A computer program product for analyzing the positive and negative emotions of a text. The computer program product includes at least one program instruction. The at least one program instruction is loaded into a computer system to perform the following steps: provide the text; determine the text Whether the length exceeds a preset number of words; if yes, perform long sentence vector conversion on the text to generate a long sentence vector; if not, perform short sentence vector conversion on the text to generate a short sentence vector; the long sentence The vector or the short sentence vector is embedded in a positive sentiment prediction model to generate a positive reliability and a non-positive reliability; the long sentence vector or the short sentence vector is embedded in a negative sentiment prediction model to generate a negative sentiment prediction model And a non-negative reliability; and based on the positive reliability, the non-positive reliability, the negative reliability, and the non-negative reliability to generate emotion information; wherein the emotion information includes a positive emotion value, a negative emotion value and A sentiment category label; wherein, the steps of generating the sentiment information based on the positive reliability, the non-positive reliability, the negative reliability, and the non-negative reliability include: the positive reliability, the non-positive reliability, and the negative reliability And the non-negative reliability are converted into a positive indicator, a neutral indicator and a negative indicator; and a threshold value is set as the positive indicator, the neutral indicator and the The judgment criterion of the negative indicator, or the comparison of the positive indicator, the neutral indicator and the negative indicator to generate the sentiment category label; wherein the positive indicator corresponds to the probability that the text is judged to be positive and non-negative, the The negative indicator is the probability that the text is judged to be negative and non-positive, and the neutral indicator is the probability that the text is judged to be positive and negative and non-positive and non-negative.

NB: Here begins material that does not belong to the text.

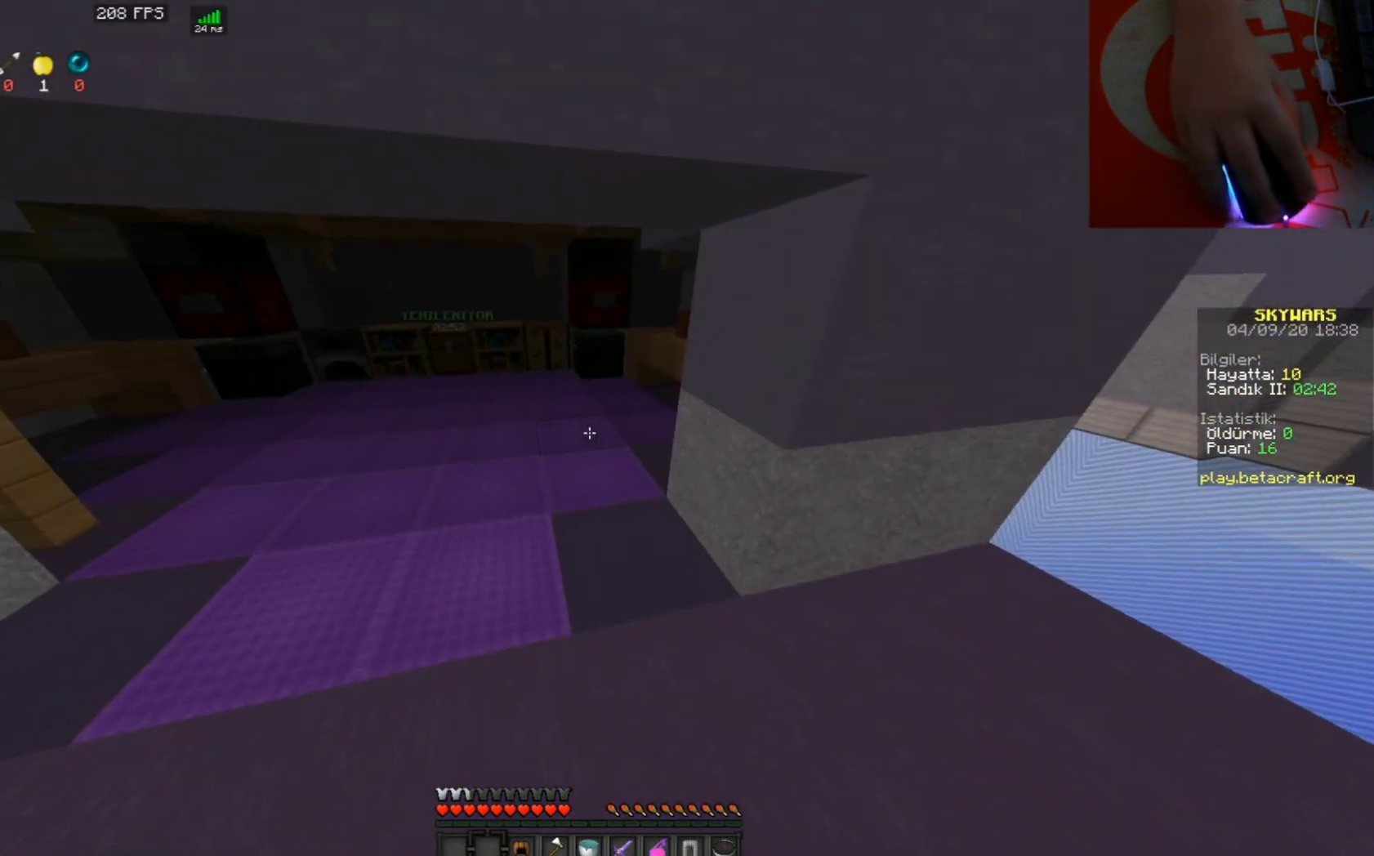
{"keys": [], "mouse": ["right"], "events": [[100, "mouse_right", "up"], [500, "mouse_right", "down"]]}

For example, the computer program product of item 9 in the scope of patent application, wherein the positive emotion prediction model and the negative emotion prediction model are deep learning models.

For example, the computer program product of item 9 of the scope of patent application, wherein the at least one program instruction is loaded into the step of performing the sentence vector conversion on the text executed by the computer system, and further includes word segmentation processing on the text, To generate at least one word.

For example, the computer program product of item 11 of the scope of patent application, wherein the at least one program instruction is loaded into the computer system to execute the step of performing short sentence vector conversion on the text, which is to perform vector conversion on the words respectively.